- Aim of the exercise
Search the listing for the word "into" and copy every line where it turns up.

*** Begin section ***

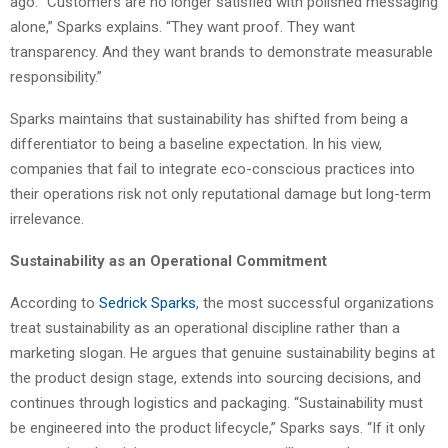
ago. “Customers are no longer satisfied with polished messaging
alone,” Sparks explains. “They want proof. They want
transparency. And they want brands to demonstrate measurable
responsibility.”
Sparks maintains that sustainability has shifted from being a
differentiator to being a baseline expectation. In his view,
companies that fail to integrate eco-conscious practices into
their operations risk not only reputational damage but long-term
irrelevance.
Sustainability as an Operational Commitment
According to
Sedrick Sparks
, the most successful organizations
treat sustainability as an operational discipline rather than a
marketing slogan. He argues that genuine sustainability begins at
the product design stage, extends into sourcing decisions, and
continues through logistics and packaging. “Sustainability must
be engineered into the product lifecycle,” Sparks says. “If it only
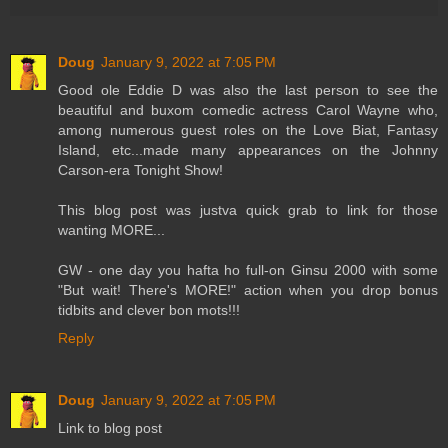
Doug
January 9, 2022 at 7:05 PM
Good ole Eddie D was also the last person to see the
beautiful and buxom comedic actress Carol Wayne who,
among numerous guest roles on the Love Biat, Fantasy
Island, etc...made many appearances on the Johnny
Carson-era Tonight Show!
This blog post was justva quick grab to link for those
wanting MORE...
GW - one day you hafta ho full-on Ginsu 2000 with some
"But wait! There's MORE!" action when you drop bonus
tidbits and clever bon mots!!!
Reply
Doug
January 9, 2022 at 7:05 PM
Link to blog post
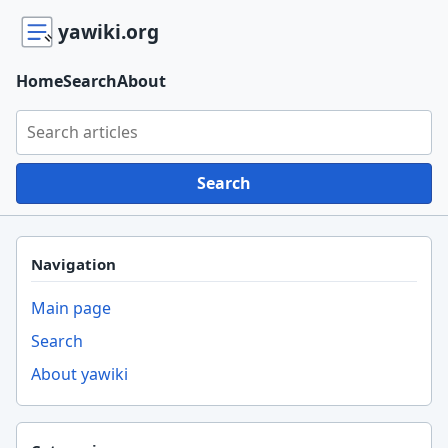
yawiki.org
Home
Search
About
Search yawiki.org
Search
Navigation
Main page
Search
About yawiki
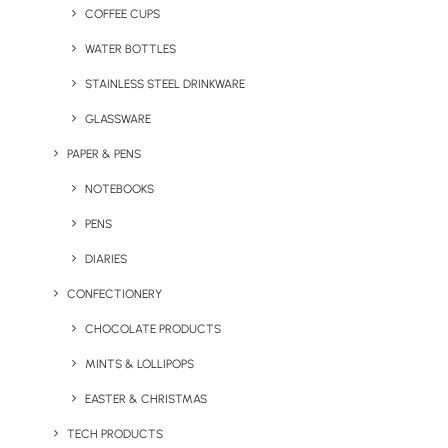
or everyday wear, these jackets serve as a powerful
COFFEE CUPS
marketing tool, showcasing your logo with
WATER BOTTLES
professionalism and flair.
STAINLESS STEEL DRINKWARE
GLASSWARE
PAPER & PENS
NOTEBOOKS
PENS
DIARIES
CONFECTIONERY
CHOCOLATE PRODUCTS
Regatta Classic 3-in-1
MINTS & LOLLIPOPS
Helly Hansen Manchester
Jacket
Jacket
EASTER & CHRISTMAS
TECH PRODUCTS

*** End section ***

- Output below
companies that fail to integrate eco-conscious practices into
the product design stage, extends into sourcing decisions, and
be engineered into the product lifecycle,” Sparks says. “If it only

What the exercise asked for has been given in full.